Les attentes progressistes risquent fort d’être également décues au chapitre (encore en gestation) de « l’accès aux origines » la filiation entre les personnes qui ont eu recours à un don et les enfants ainsi nés. « Nombreux (hétéros ou homos) sont ceux qui craignent une forme de stigmatisation de ces enfants nés de don, prévient Libé. Quant à opter pour un mode d’établissement de la filiation ‘’à part’’ pour les couples de lesbiennes dans une loi destinée à promouvoir l’égalité de toutes face à la PMA, voilà qui tient un peu de l’oxymore. » Et encore :

« A moins qu’il ne s’agisse d’une tactique destinée à apaiser la Manif pour tous, qui sera forcément satisfaite que l’on crée un mode de filiation à part pour les couples de femmes, quitte à faire grincer la communauté LGBT. Cette dernière se demande aussi comment les couples de lesbiennes qui continueront à aller à l’étranger ou fabriqueront un bébé hors cadre médical avec un ami donneur pourront faire établir la filiation avec leur enfant dans ce cadre.

« Plusieurs associations auraient préféré que l’on étende aux homosexuels les règles aujourd’hui applicables aux couples hétérosexuels. Après consentement des deux femmes à une PMA devant notaire (comme c’est le cas pour les couples hétéros), celle qui n’a pas porté l’enfant aurait pu bénéficier d’une présomption de comaternité en cas de mariage ou de la possibilité d’une reconnaissance en dehors du mariage. Ce qui est peu ou prou le système en vigueur au Québec et en Belgique. »

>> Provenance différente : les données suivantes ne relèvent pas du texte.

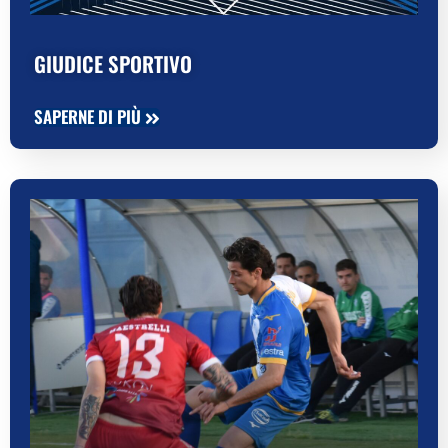
GIUDICE SPORTIVO
SAPERNE DI PIÙ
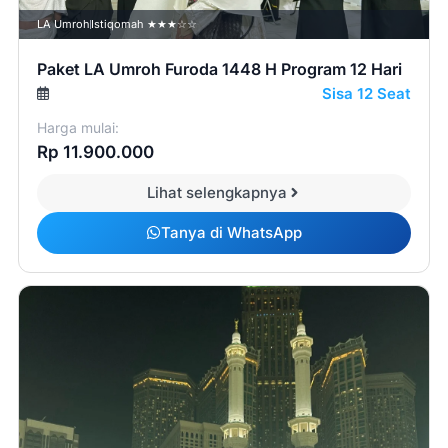
LA Umroh
Istiqomah ★★★☆☆
Paket LA Umroh Furoda 1448 H Program 12 Hari
Sisa 12 Seat
Harga mulai:
Rp 11.900.000
Lihat selengkapnya
Tanya di WhatsApp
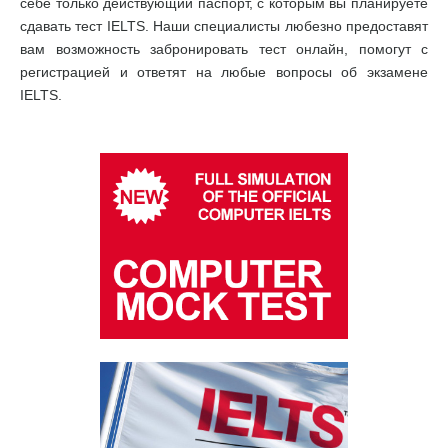
себе только действующий паспорт, с которым вы планируете
сдавать тест IELTS. Наши специалисты любезно предоставят
вам возможность забронировать тест онлайн, помогут с
регистрацией и ответят на любые вопросы об экзамене
IELTS.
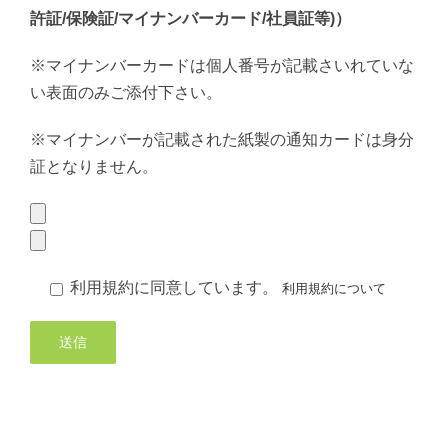
許証/保険証/マイナンバーカード/社員証等)）
※マイナンバーカードは個人番号が記載さいれていな
い表面のみご添付下さい。
※マイナンバーが記載された紙製の通知カードは身分
証となりません。
利用規約に同意しています。
利用規約について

L’honnête homme complétera cette lecture avec un remarquable opuscule :« L’Homme désincarné : du corps charnel au corps fabriqué »signé de Sylviane Agacinski (Gallimard. 48 pages. 3,90 euros). On espère que la maison Gallimard à prévu, avant l’été, une distribution de ce texte de combat, philosophique et politique, aux députés et aux sénateurs.